DIRECTIONS –
(1) Answer these questions from the mailing-list thread:
(a) What issue was created for refactoring KMeansDriver to use the new ClusterClassificationDriver?
(b) Which test does Jeff suggest as a source of patterns for testing the ClusterClassificationMapper and Driver in MR mode?
(c) Which test does Jeff point to for insight into the ClusterIterator?
(2) Duplicate word for word the part of the mailing-list thread that opens with the words containing "Copy link to" and closes with "the new ClusterClassificationDriver.".

Home | About | Sematext search-lucene.com search-hadoop.com
 Search Lucene and all its subprojects:

Switch to Threaded View
Mahout >> mail # dev >> Helping out with the .7 release

Copy link to this message
Re: Helping out with the .7 release

I have created https://issues.apache.org/jira/browse/MAHOUT-981 for
refactoring KMeansDriver to use the new ClusterClassificationDriver.

You can provide your patches on this issue. See this to know how to
provide a patch

Before KMeans refactoring, we are expecting the
ClusterClassificationMapperTest from you ( for Mahout-929 ). That test
case would complete the development of ClusterClassificationDriver and
the refactoring can start.


On 23-02-2012 04:55, Jeff Eastman wrote:
> Hi Saikat,
> Glad you're excited. Paritosh offered one suggestion below. You could
> look at TestKmeansClustering for patterns you could use to test the
> ClusterClassificationMapper and Driver in MR mode. That should be
> straightforward, but please coordinate with Paritosh so you don't
> duplicate efforts.
> Another place you might look into would be the KMeansDriver and
> MAHOUT-930. You could work on refactoring KMeansDriver to use the new
> ClusterClassificationDriver in MAHOUT-929. That would exercise both
> its sequential and MR options. It will be interesting to see how much
> code can be removed.
> Finally, you could see if you can wrap your mind around the
> ClusterIterator and how it could be used for further refactoring of
> the KMeansDriver. See TestClusterClassifier for insight.
> That enough reading and doing for now?
> Jeff
> On 2/22/12 10:06 AM, Saikat Kanjilal wrote:
>> Jeff,I'm pretty excited to help out with this, so as a starter can
>> you point me to where I should begin my readings of the code, I
>> havent looked too closely but are there certain classes in the
>> clustering area where this refactoring effort is centered around.
>> Regards
>>> Date: Wed, 22 Feb 2012 08:56:23 -0700
>>> Subject: Re: Helping out with the .7 release
>>> Hi Saikat,
>>> I agree with Paritosh, that a great place to begin would be to write
>>> some unit tests. This will familiarize you with the code base and help
>>> us a lot with our 0.7 housekeeping release. The new clustering
>>> classification components are going to unify many - but not all - of
>>> the
>>> existing clustering algorithms to reduce their complexity by factoring
>>> out duplication and streamlining their integration into semi-supervised
>>> classification engines.

ENTRIES PROVIDED –
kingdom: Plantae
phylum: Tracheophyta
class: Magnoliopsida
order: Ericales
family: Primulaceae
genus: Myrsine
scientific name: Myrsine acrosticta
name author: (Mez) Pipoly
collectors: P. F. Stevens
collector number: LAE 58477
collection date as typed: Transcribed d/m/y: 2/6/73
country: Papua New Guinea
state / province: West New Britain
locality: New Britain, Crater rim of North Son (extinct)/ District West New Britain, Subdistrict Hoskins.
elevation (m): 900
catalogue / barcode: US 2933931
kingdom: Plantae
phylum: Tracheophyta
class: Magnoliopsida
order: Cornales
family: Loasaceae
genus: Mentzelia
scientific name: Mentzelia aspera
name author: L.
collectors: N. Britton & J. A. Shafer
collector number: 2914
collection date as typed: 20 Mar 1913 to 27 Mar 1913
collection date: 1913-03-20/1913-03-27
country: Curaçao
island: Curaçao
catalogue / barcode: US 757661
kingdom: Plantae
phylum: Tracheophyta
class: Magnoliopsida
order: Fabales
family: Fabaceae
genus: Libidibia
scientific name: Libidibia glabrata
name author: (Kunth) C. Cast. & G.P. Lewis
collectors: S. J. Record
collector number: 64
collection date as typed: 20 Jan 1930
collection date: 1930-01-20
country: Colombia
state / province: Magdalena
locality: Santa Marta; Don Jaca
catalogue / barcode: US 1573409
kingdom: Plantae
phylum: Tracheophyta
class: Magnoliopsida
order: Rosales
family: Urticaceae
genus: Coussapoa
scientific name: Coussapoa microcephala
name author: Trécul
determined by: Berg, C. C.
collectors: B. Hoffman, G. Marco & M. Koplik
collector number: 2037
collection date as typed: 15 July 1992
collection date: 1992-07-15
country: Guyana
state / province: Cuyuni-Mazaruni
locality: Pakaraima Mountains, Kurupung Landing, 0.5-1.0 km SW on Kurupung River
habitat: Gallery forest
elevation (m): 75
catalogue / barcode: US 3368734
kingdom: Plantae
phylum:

WRITTEN RESPONSES –
(1)
(a) MAHOUT-981
(b) TestKmeansClustering
(c) TestClusterClassifier

(2)
Copy link to this message
Re: Helping out with the .7 release

I have created https://issues.apache.org/jira/browse/MAHOUT-981 for
refactoring KMeansDriver to use the new ClusterClassificationDriver.